At Jungle Lodges...............
Briefing is an essential part of an ecotour. We make concerted efforts to brief guests for a minimum of two and possibly three times during their stay. As a guest checks in, the programme is explained along with the list of dos and donts. The naturalists speak at length about the forest and its ecology, requesting guests to be respectful of the primeval forest that we are about to set foot into.
Prior to each safari, a briefing is given to the guests about the forest and its denizens. They are asked not to talk during safari and requested to switch their phones. Telephones are strictly banned during the safaris, a rule that is written on stone. Camera flash is discouraged as it causes distress to wildlife.
When we insist on guests to wear sober clothes while on a safari, it is meant to have a lower footprint over the forest. A person wearing clothing that matches the environment is less likely to cause distress to it as opposed to one who does not. Often guests are seen rushing back to their rooms as they had bright clothing on. The naturalists wait for them to return in sober clothing and then proceed on the safari.

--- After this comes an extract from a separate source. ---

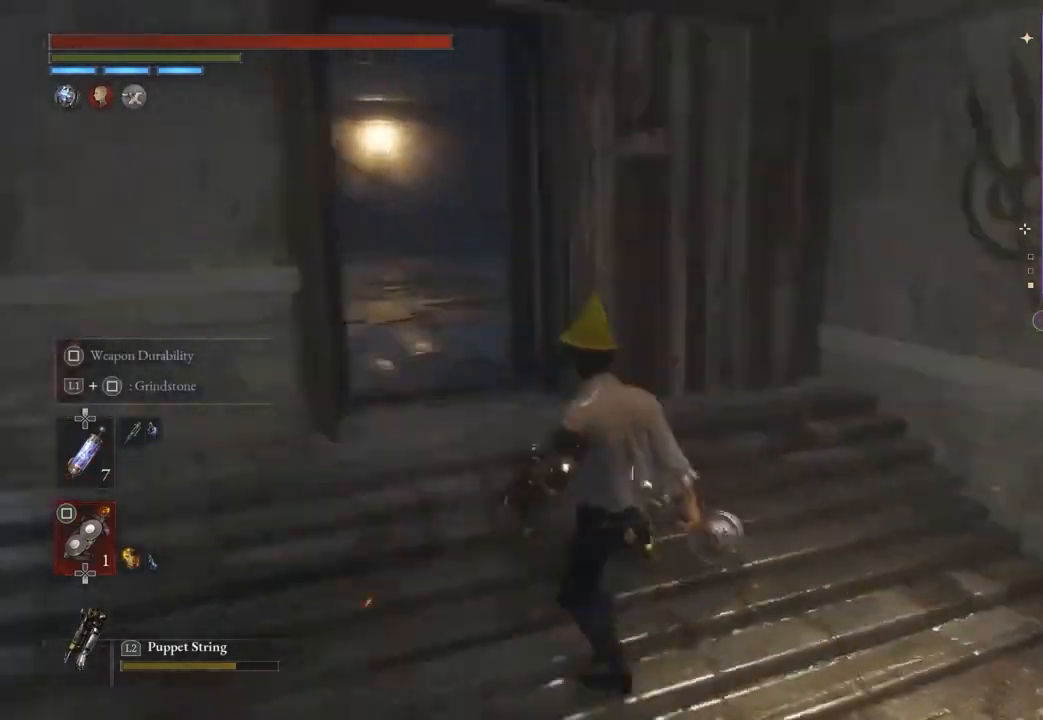
{"buttons": ["L1"], "left_stick": "center", "right_stick": "center", "events": [[100, "left_stick", "center"], [500, "L1", "down"]]}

During the safari, the naturalists talk about the diversity of the forest. Tiger-centric tourism is giving way to enjoying the forest in its entirety and the naturalists play a major role in bringing about this change amongst countless guests.
Towards the evening, when the ambience is light and discussions invariably veer towards nature and conservation, the naturalists engage the guests in a dialogue before playing a wildlife movie that showcases the natural wealth of the forest. Discussions tend to last till the dinner is served and many environmentally conscious individuals have just been reborn as nature lovers.
Concern for the forest is born out of the deep respect that local villagers have towards natural elements. Staff and guests actively cooperate with the Forest Department staff during emergencies such as fires or injury to animals. Notifying authorities has often had beneficial effects. A famous incident occurred when a guest at Kabini River Lodge, Dr. Ajit K Huilgol, a renowned Renal Surgeon documented a cruel sight of a tiger struggling in a jaw trap. The tiger was saved as he immediately informed the concerned authorities and can be seen today at the Bannerghatta Zoo, albeit with an amputated leg, as a result of the damage caused due to the jaw trap. When it comes to the JLR way of ecotourism, conservation is truly a part of the organisational ethos.